Pour des raisons patrimoniales autant que pour les services qu'elle rend à l'humanité, il apparaît nécessaire de soutenir la diversité des organismes vivants et, pour cela, de connaître leur utilisation des milieux dans les paysages ruraux. En particulier, des travaux récents soutiennent un modèle de colonisation cyclique qui énonce qu'une partie des espèces circulant dans les milieux cultivés en été trouvent un abri propice à l'hivernation dans les milieux semi-naturels. Notre but était ici de mettre au jour les facteurs locaux et paysagers déterminant la répartition spatiale et la structure des assemblages de Carabidae dans un paysage rural des coteaux de Gascogne. Les patrons de répartition des Carabidae, obtenus à deux échelles spatiales différentes, celle du paysage et celle de la parcelle, et à deux moments clés de la vie de ces insectes, la période durant laquelle ils sont actifs (circulants) et la période d'hivernation, ont été interprétés en termes de processus écologiques grâce à la prise en compte des traits biologiques et écologiques des espèces de Carabidae. Les résultats montrent que le type de milieu a un effet structurant majeur sur les assemblages de Carabidae circulants comme hivernants, comparable aux effets des conditions environnementales locales et paysagères réunies.

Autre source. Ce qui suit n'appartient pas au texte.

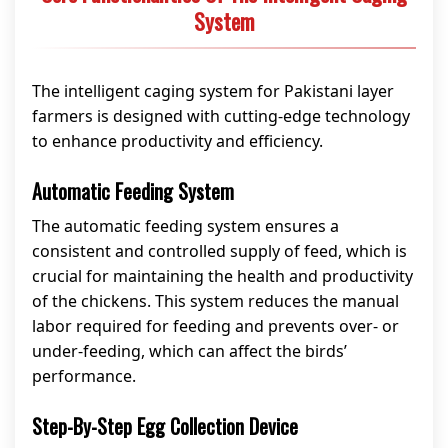
System
The intelligent caging system for Pakistani layer
farmers is designed with cutting-edge technology
to enhance productivity and efficiency.
Automatic Feeding System
The automatic feeding system ensures a
consistent and controlled supply of feed, which is
crucial for maintaining the health and productivity
of the chickens. This system reduces the manual
labor required for feeding and prevents over- or
under-feeding, which can affect the birds’
performance.
Step-By-Step Egg Collection Device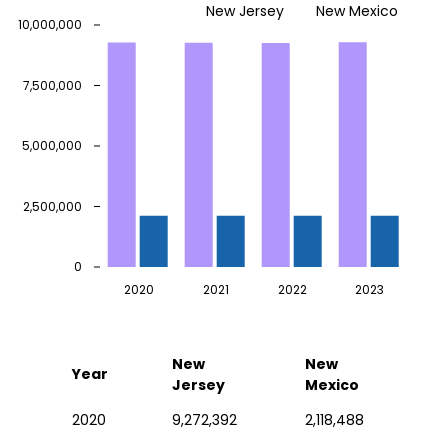
New Jersey
New Mexico
10,000,000
7,500,000
5,000,000
2,500,000
0
2020
2021
2022
2023
New
New
Year
Jersey
Mexico
2020
9,272,392
2,118,488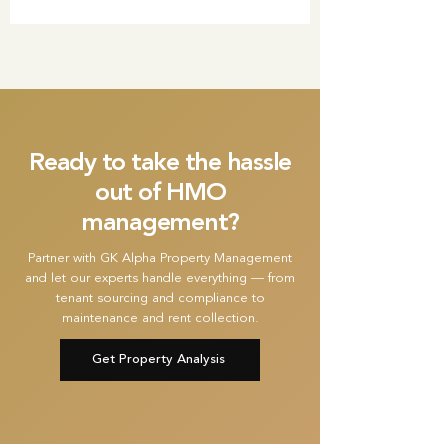
Ready to take the hassle
out of HMO
management?
Partner with GK Alpha Property Management
and let our experts handle everything — from
tenant sourcing and compliance to
maintenance and rent collection.
Get Property Analysis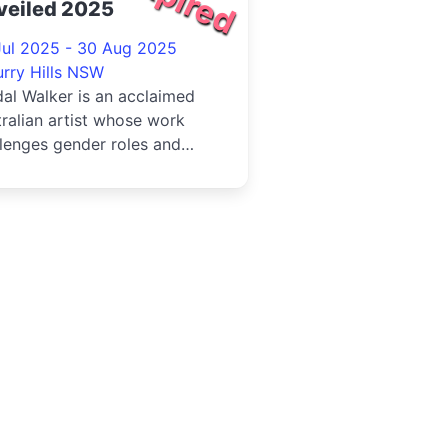
veiled 2025
Jul 2025 - 30 Aug 2025
urry Hills NSW
al Walker is an acclaimed
ralian artist whose work
lenges gender roles and
tions the construction of
..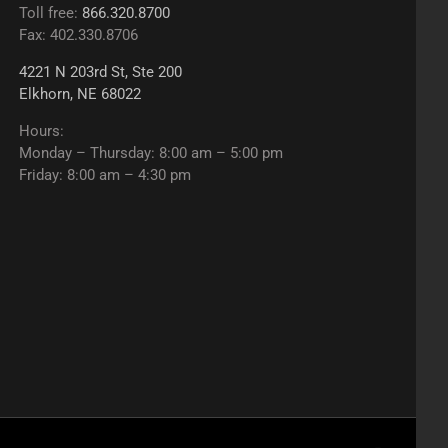
Toll free:
866.320.8700
Fax: 402.330.8706
4221 N 203rd St, Ste 200
Elkhorn, NE 68022
Hours:
Monday – Thursday: 8:00 am – 5:00 pm
Friday: 8:00 am – 4:30 pm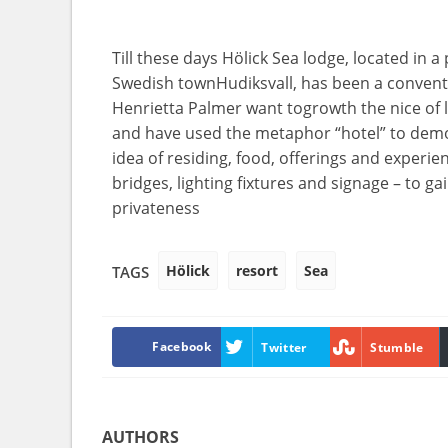
Till
these days
Hölick Sea
lodge
,
located
in a
Swedish
town
Hudiksvall, has been a
convent
Henrietta Palmer
want
to
growth
the
nice
of
and have
used the metaphor “
hotel
”
to dem
idea
of
residing
,
food
,
offerings
and
experie
bridges,
lighting fixtures
and signage – to
ga
privateness
Hölick
resort
Sea
TAGS
Facebook
Twitter
Stumble
AUTHORS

Par ailleurs, les effets de lisière sur les Carabidae circulants, au niveau des interfaces entre les bois et les cultures, sont limités à quelques mètres ou quelques dizaines de mètres. Concernant les Carabidae hivernants, nous avons noté de manière surprenante que leur densité était de deux à six fois plus élevée dans les marges (cultivées) des cultures que dans les milieux semi-naturels. De plus, nous n'avons noté aucun contraste de répartition spatiale entre les Carabidae hivernants et les Carabidae circulants, quels que soient les espèces ou les groupes fonctionnels considérés. Ceci indique donc que les marges des cultures sont des milieux d’hivernation très importants dans le contexte considéré et que si un mouvement de colonisation cyclique existe pour les Carabidae des cultures, il doit se dérouler entre leur zone intérieure et leur marge. L'ensemble de nos résultats soutient l'idée que si l'agencement spatial des milieux seminaturels dans le paysage est important pour promouvoir les populations de Carabidae auxiliaires dans les cultures, la gestion des cultures elles-mêmes, et notamment de leurs marges, est également de première importance.